I held my squirming son in my arms, trying to avoid getting grease stains on him. I had been in the middle of a late Sunday lunch when his big sister’s screams cued me in to the fact that he was getting into mischief somewhere. Temporarily abandoning my lunch, I went looking and found him in the hallway, crawling furiously towards the dresser drawers in their room, intent on opening them and unloading every single item in there.  I scooped him up and walked back to the living room, trying to figure out how to set him down without getting my oily hands on him. I awkwardly put him down on his feet, trying to steady him so he wouldn’t fall. I removed my hands for a couple of seconds, and the most amazing, unexpected thing happened. My son swayed, then staggered forward a step. Then another. And another. Four or five steps later, he plopped to the ground, looking as excited as I felt.

Almost beyond myself with excitement, I squealed and jumped up and down. My son was walking! Torn between savoring the moment and recording it, I jiggled from one foot to the other. Where was my camera when I needed it most? I looked at it longingly, sitting on the kitchen counter a few feet away. But the moment had passed. How would I remember the date, I wondered? I had been pretty good at keeping a journal, but that was in the days BK (Before Kids). Then it hit me. It was Mother’s Day. And I had just been given the best present ever. One that I would never forget.

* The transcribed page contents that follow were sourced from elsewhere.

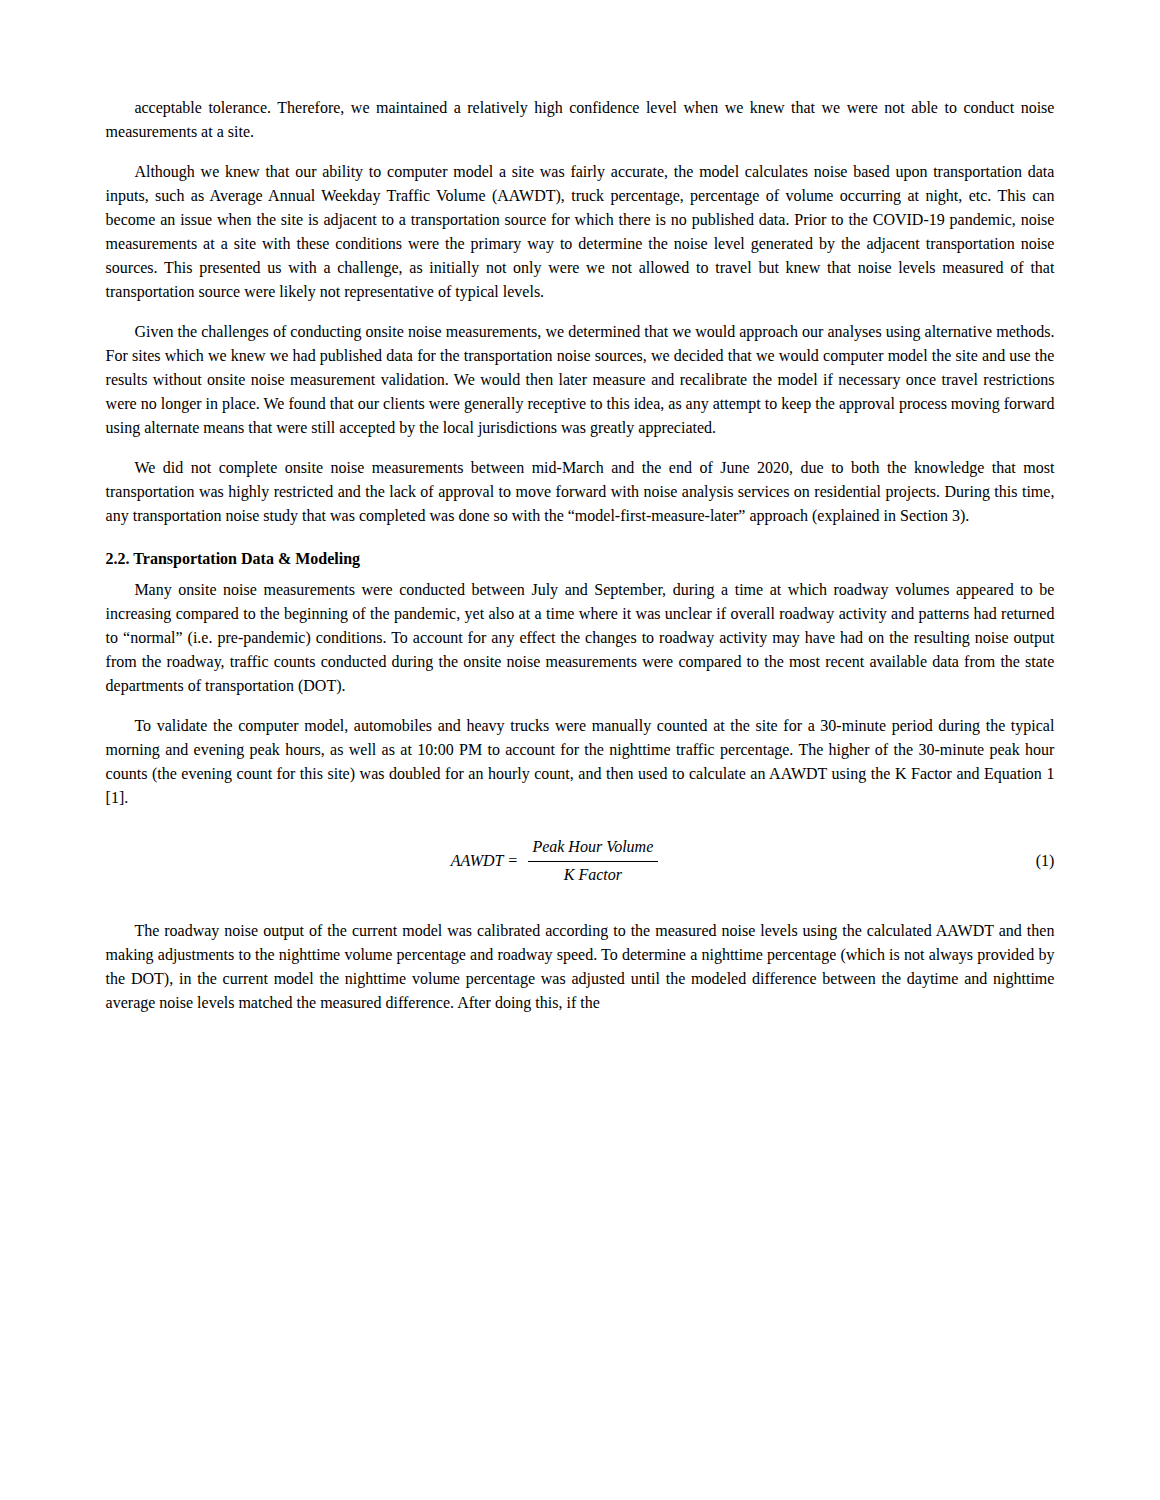acceptable tolerance. Therefore, we maintained a relatively high confidence level when we knew that we were not able to conduct noise measurements at a site.
Although we knew that our ability to computer model a site was fairly accurate, the model calculates noise based upon transportation data inputs, such as Average Annual Weekday Traffic Volume (AAWDT), truck percentage, percentage of volume occurring at night, etc. This can become an issue when the site is adjacent to a transportation source for which there is no published data. Prior to the COVID-19 pandemic, noise measurements at a site with these conditions were the primary way to determine the noise level generated by the adjacent transportation noise sources. This presented us with a challenge, as initially not only were we not allowed to travel but knew that noise levels measured of that transportation source were likely not representative of typical levels.
Given the challenges of conducting onsite noise measurements, we determined that we would approach our analyses using alternative methods. For sites which we knew we had published data for the transportation noise sources, we decided that we would computer model the site and use the results without onsite noise measurement validation. We would then later measure and recalibrate the model if necessary once travel restrictions were no longer in place. We found that our clients were generally receptive to this idea, as any attempt to keep the approval process moving forward using alternate means that were still accepted by the local jurisdictions was greatly appreciated.
We did not complete onsite noise measurements between mid-March and the end of June 2020, due to both the knowledge that most transportation was highly restricted and the lack of approval to move forward with noise analysis services on residential projects. During this time, any transportation noise study that was completed was done so with the “model-first-measure-later” approach (explained in Section 3).
2.2. Transportation Data & Modeling
Many onsite noise measurements were conducted between July and September, during a time at which roadway volumes appeared to be increasing compared to the beginning of the pandemic, yet also at a time where it was unclear if overall roadway activity and patterns had returned to “normal” (i.e. pre-pandemic) conditions. To account for any effect the changes to roadway activity may have had on the resulting noise output from the roadway, traffic counts conducted during the onsite noise measurements were compared to the most recent available data from the state departments of transportation (DOT).
To validate the computer model, automobiles and heavy trucks were manually counted at the site for a 30-minute period during the typical morning and evening peak hours, as well as at 10:00 PM to account for the nighttime traffic percentage. The higher of the 30-minute peak hour counts (the evening count for this site) was doubled for an hourly count, and then used to calculate an AAWDT using the K Factor and Equation 1 [1].
AAWDT = Peak Hour Volume K Factor
(1)
The roadway noise output of the current model was calibrated according to the measured noise levels using the calculated AAWDT and then making adjustments to the nighttime volume percentage and roadway speed. To determine a nighttime percentage (which is not always provided by the DOT), in the current model the nighttime volume percentage was adjusted until the modeled difference between the daytime and nighttime average noise levels matched the measured difference. After doing this, if the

My son’s birth was as amazing as his sister’s had been, some two years earlier. I still remember laying there, the familiar coppery scent of blood filling my nostrils as my baby was removed from my body. His feeble cry concerned me a little, but the doctor reassured me that everything seemed fine. I eagerly craned my neck, trying to catch my first glimpse of my son. I followed the nurse with my eyes and turned my head to the left to see him properly. The nurse held him between my husband and I, our faces almost touching his…and we smiled at each other, amazed at what God had done. My heart was filled to bursting as I gazed at him. My newborn son. Everything else was forgotten and the chatter of the doctors and other medical personnel in the room faded to background noise. He was perfect. In that moment, everything was perfect. Until bubbles started coming out of his mouth.

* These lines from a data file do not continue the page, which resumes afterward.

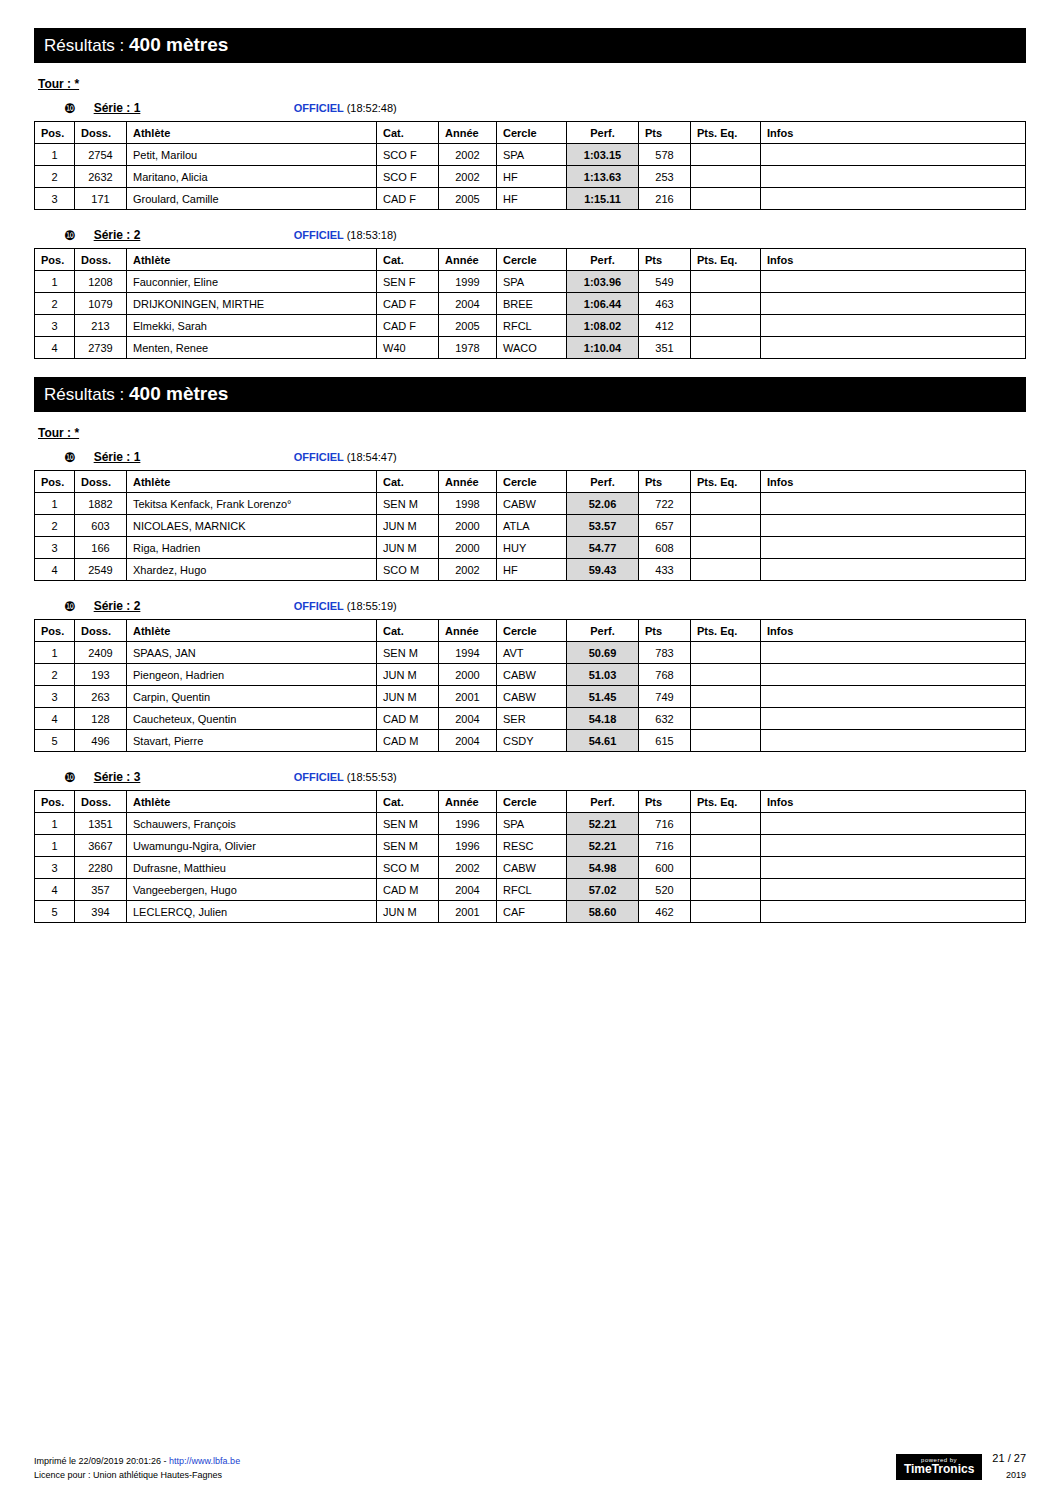Résultats : 400 mètres
Tour : *
❿ Série : 1 OFFICIEL (18:52:48)
| Pos. | Doss. | Athlète | Cat. | Année | Cercle | Perf. | Pts | Pts. Eq. | Infos |
| --- | --- | --- | --- | --- | --- | --- | --- | --- | --- |
| 1 | 2754 | Petit, Marilou | SCO F | 2002 | SPA | 1:03.15 | 578 | | |
| 2 | 2632 | Maritano, Alicia | SCO F | 2002 | HF | 1:13.63 | 253 | | |
| 3 | 171 | Groulard, Camille | CAD F | 2005 | HF | 1:15.11 | 216 | | |
❿ Série : 2 OFFICIEL (18:53:18)
| Pos. | Doss. | Athlète | Cat. | Année | Cercle | Perf. | Pts | Pts. Eq. | Infos |
| --- | --- | --- | --- | --- | --- | --- | --- | --- | --- |
| 1 | 1208 | Fauconnier, Eline | SEN F | 1999 | SPA | 1:03.96 | 549 | | |
| 2 | 1079 | DRIJKONINGEN, MIRTHE | CAD F | 2004 | BREE | 1:06.44 | 463 | | |
| 3 | 213 | Elmekki, Sarah | CAD F | 2005 | RFCL | 1:08.02 | 412 | | |
| 4 | 2739 | Menten, Renee | W40 | 1978 | WACO | 1:10.04 | 351 | | |
Résultats : 400 mètres
Tour : *
❿ Série : 1 OFFICIEL (18:54:47)
| Pos. | Doss. | Athlète | Cat. | Année | Cercle | Perf. | Pts | Pts. Eq. | Infos |
| --- | --- | --- | --- | --- | --- | --- | --- | --- | --- |
| 1 | 1882 | Tekitsa Kenfack, Frank Lorenzo° | SEN M | 1998 | CABW | 52.06 | 722 | | |
| 2 | 603 | NICOLAES, MARNICK | JUN M | 2000 | ATLA | 53.57 | 657 | | |
| 3 | 166 | Riga, Hadrien | JUN M | 2000 | HUY | 54.77 | 608 | | |
| 4 | 2549 | Xhardez, Hugo | SCO M | 2002 | HF | 59.43 | 433 | | |
❿ Série : 2 OFFICIEL (18:55:19)
| Pos. | Doss. | Athlète | Cat. | Année | Cercle | Perf. | Pts | Pts. Eq. | Infos |
| --- | --- | --- | --- | --- | --- | --- | --- | --- | --- |
| 1 | 2409 | SPAAS, JAN | SEN M | 1994 | AVT | 50.69 | 783 | | |
| 2 | 193 | Piengeon, Hadrien | JUN M | 2000 | CABW | 51.03 | 768 | | |
| 3 | 263 | Carpin, Quentin | JUN M | 2001 | CABW | 51.45 | 749 | | |
| 4 | 128 | Caucheteux, Quentin | CAD M | 2004 | SER | 54.18 | 632 | | |
| 5 | 496 | Stavart, Pierre | CAD M | 2004 | CSDY | 54.61 | 615 | | |
❿ Série : 3 OFFICIEL (18:55:53)
| Pos. | Doss. | Athlète | Cat. | Année | Cercle | Perf. | Pts | Pts. Eq. | Infos |
| --- | --- | --- | --- | --- | --- | --- | --- | --- | --- |
| 1 | 1351 | Schauwers, François | SEN M | 1996 | SPA | 52.21 | 716 | | |
| 1 | 3667 | Uwamungu-Ngira, Olivier | SEN M | 1996 | RESC | 52.21 | 716 | | |
| 3 | 2280 | Dufrasne, Matthieu | SCO M | 2002 | CABW | 54.98 | 600 | | |
| 4 | 357 | Vangeebergen, Hugo | CAD M | 2004 | RFCL | 57.02 | 520 | | |
| 5 | 394 | LECLERCQ, Julien | JUN M | 2001 | CAF | 58.60 | 462 | | |
Imprimé le 22/09/2019 20:01:26 - http://www.lbfa.be
Licence pour : Union athlétique Hautes-Fagnes
powered by
TimeTronics
21 / 27
2019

Alarmed, I alerted the nurse. “What’s that?”

“What?” she asked.

“That. Why is he blowing bubbles out of his mouth?”

“Oh, babies do that sometimes. It’s nothing.”

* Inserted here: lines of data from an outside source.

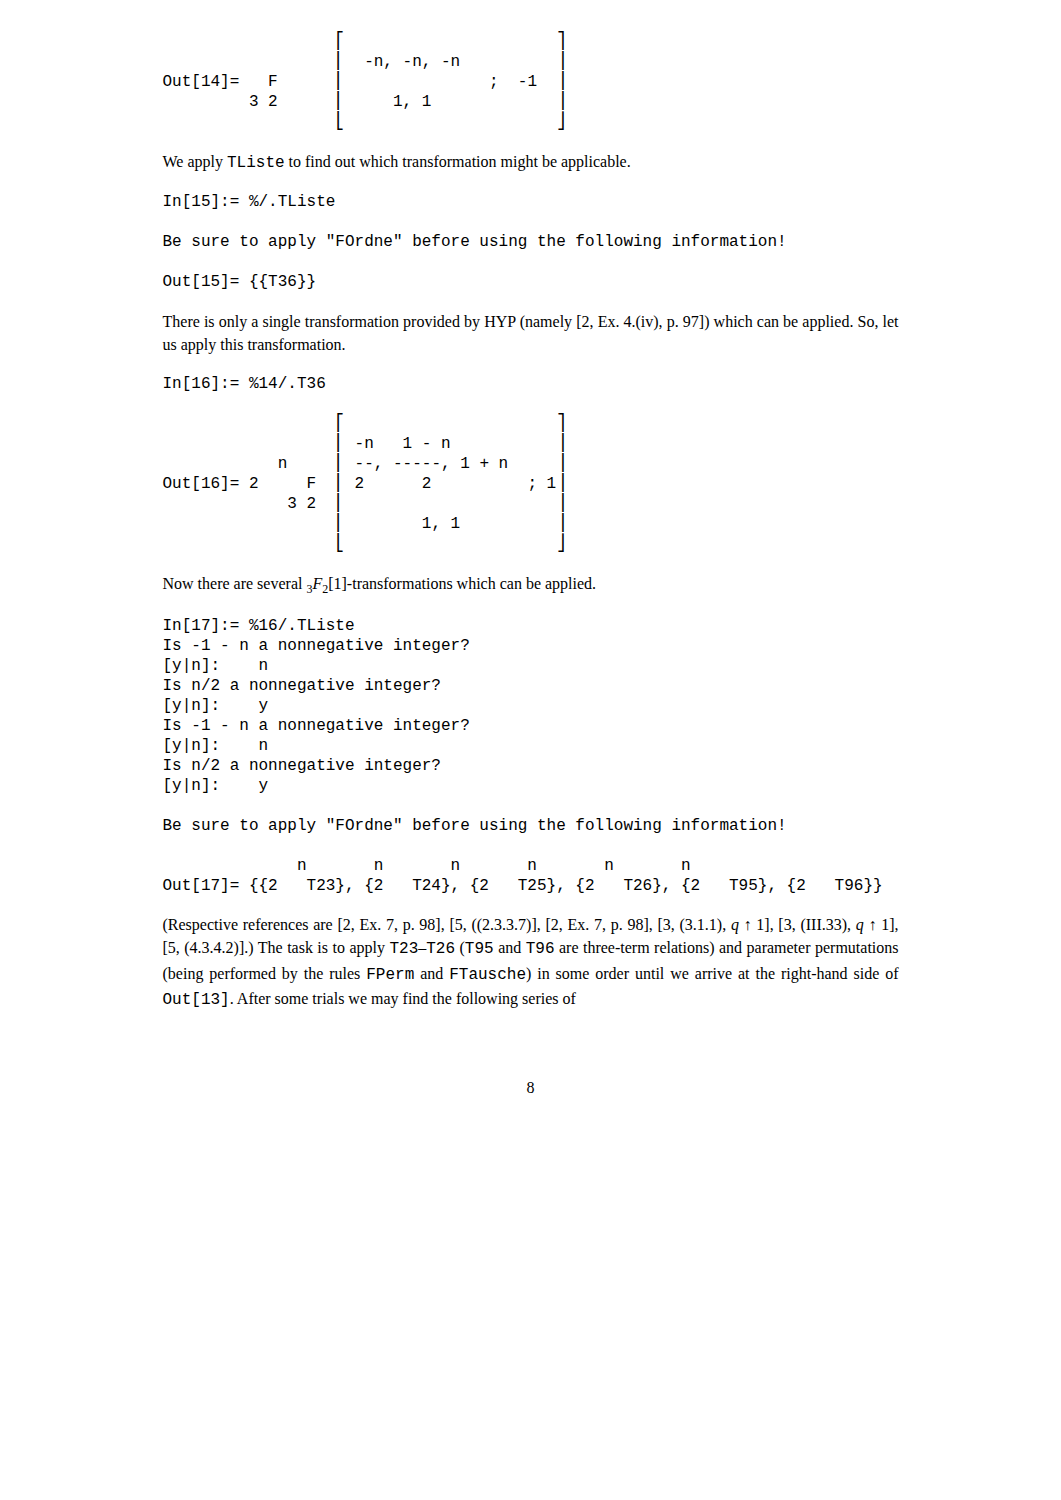⎡                      ⎤
                  ⎢  -n, -n, -n          ⎥
Out[14]=   F      ⎢               ;  -1  ⎥
         3 2      ⎢     1, 1             ⎥
                  ⎣                      ⎦
We apply TListe to find out which transformation might be applicable.
In[15]:= %/.TListe

Be sure to apply "FOrdne" before using the following information!

Out[15]= {{T36}}
There is only a single transformation provided by HYP (namely [2, Ex. 4.(iv), p. 97]) which can be applied. So, let us apply this transformation.
In[16]:= %14/.T36

                  ⎡                      ⎤
                  ⎢ -n   1 - n           ⎥
            n     ⎢ --, -----, 1 + n     ⎥
Out[16]= 2     F  ⎢ 2      2          ; 1⎥
             3 2  ⎢                      ⎥
                  ⎢        1, 1          ⎥
                  ⎣                      ⎦
Now there are several 3F2[1]-transformations which can be applied.
In[17]:= %16/.TListe
Is -1 - n a nonnegative integer?
[y|n]:    n
Is n/2 a nonnegative integer?
[y|n]:    y
Is -1 - n a nonnegative integer?
[y|n]:    n
Is n/2 a nonnegative integer?
[y|n]:    y

Be sure to apply "FOrdne" before using the following information!

              n       n       n       n       n       n
Out[17]= {{2   T23}, {2   T24}, {2   T25}, {2   T26}, {2   T95}, {2   T96}}
(Respective references are [2, Ex. 7, p. 98], [5, ((2.3.3.7)], [2, Ex. 7, p. 98], [3, (3.1.1), q 1], [3, (III.33), q 1], [5, (4.3.4.2)].) The task is to apply T23–T26 (T95 and T96 are three-term relations) and parameter permutations (being performed by the rules FPerm and FTausche) in some order until we arrive at the right-hand side of Out[13]. After some trials we may find the following series of
8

I was reluctant to accept her explanation. I was no expert, but I didn’t think it was normal. And it wasn’t.  {Note to all the Moms out there: Trust your instincts. If something doesn’t look normal, it probably isn’t}. Before long, his lips turned blue and it became obvious that something was indeed wrong. They whisked my baby away to the NICU and I found out later that he had ‘wet lung’, a condition where babies retain some fluid in their lungs leading to low oxygen saturation levels. I had gone into hospital on a Thursday, expecting to be home by Sunday. I had gone to have a baby, expecting to spend time bonding with him after the birth – like I had done with my first child. This time everything was different. Inside my post-partum room, my family sat around waiting for word on the baby’s condition. There was a curiously empty feeling in the room, as if someone had sucked all the air out and left us deflated. Instead of cooing together over the new baby, we sat there, nervous and apprehensive. Desperately longing for my son, I gave myself up to despair as exhaustion claimed me.